TEXT EXCERPT:
──────

Mumsnet has not checked the qualifications of anyone posting here. If you need help urgently or expert advice, please see our domestic violence webguide and/or relationships webguide. Many Mumsnetters experiencing domestic abuse have found this thread helpful: Listen up, everybody

4 any1 else who feels like a nag...

5 replies

jimmijam · 09/11/2011 22:35

I feel like i wouldnt b if i had no reason 2b. Dh see's it as another mood swing & ignores it

thing is, there r some things that have always beem the same others more recent

dh does no housework (im now on maternity leave but even wen still working & heavily pregnant he did nothing), 4 the last few months he wont even put our 2 oldest dcs 2 bed just tells them 2 go & read themselves a story- so i have 2 put them 2 bed properly anyway. A few days ago he asked me 2 express milk so je can bond with lo. But hes made no effort 2 get 2 know lo in any other way.
Years ago i started trying 2 get dh 2 eat better. Recently found out cholesterol off the scale (he ignored me), i still cant get him 2 excercise, along with other conditions he's likely 2 have a hert ck or stroke if he carries on which upsets me.
He now uses his health problems as an excuse despite the fact theyre now being dealt with

he doesnt listen anymore- as in vwont even pretend, doesnt even go in one ear mevermind out the other

je'd rather do extra shifts at work than have family time

iv told him many times over the years how peed off i am at certain things- including the above but nothings chsnged

i must b expecting 2 much of him
nothings ever going to change

years ago i yold him if he ever loed 2 me again id divorce him. Hes constantly lied & broken promises since

we do love each other
he is a good man really

just REALLY pees me off!!

──────

SUPPLIED DATA:
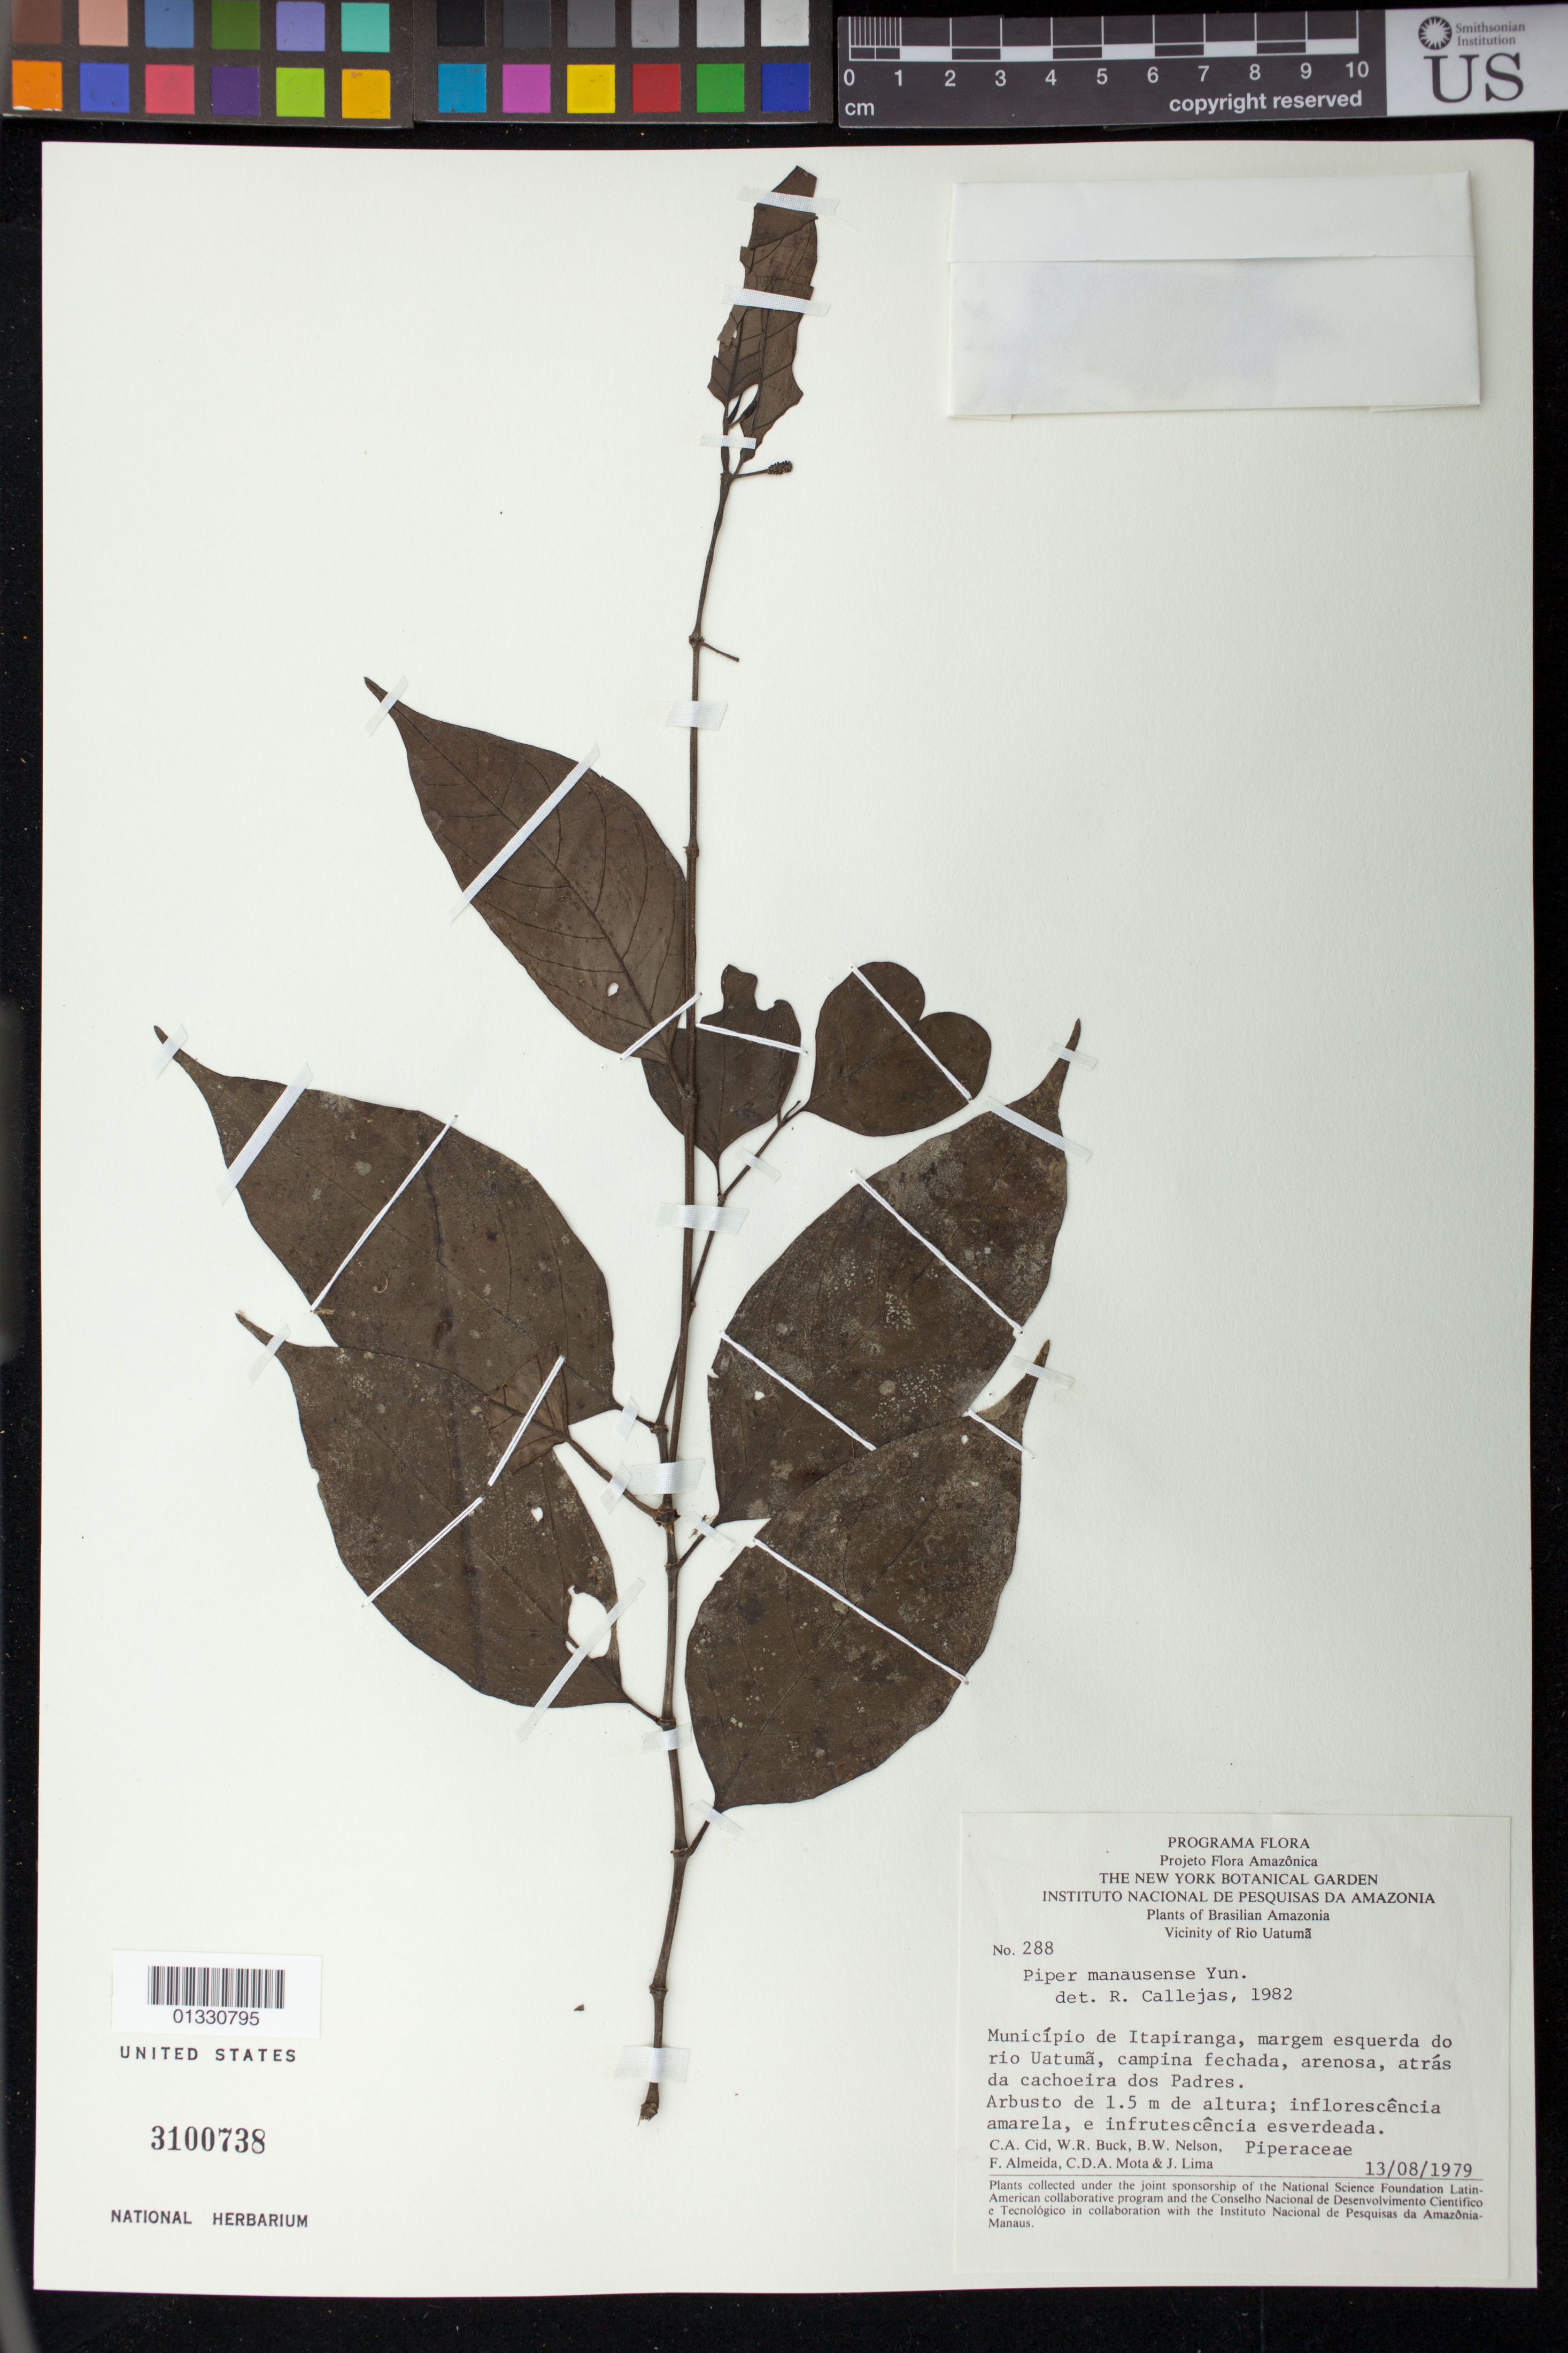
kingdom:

──────

TASKS TO PERFORM:
1 – From the forum post, reproduce the passage from "4 any1 else" up to and including "any other way.".
2 – In the forum post, what does the husband tell the two oldest children to do instead of putting them to bed?

RESULTS BY TASK:
1 –
4 any1 else who feels like a nag...

5 replies

jimmijam · 09/11/2011 22:35

I feel like i wouldnt b if i had no reason 2b. Dh see's it as another mood swing & ignores it

thing is, there r some things that have always beem the same others more recent

dh does no housework (im now on maternity leave but even wen still working & heavily pregnant he did nothing), 4 the last few months he wont even put our 2 oldest dcs 2 bed just tells them 2 go & read themselves a story- so i have 2 put them 2 bed properly anyway. A few days ago he asked me 2 express milk so je can bond with lo. But hes made no effort 2 get 2 know lo in any other way.

2 – He tells them to go and read themselves a story.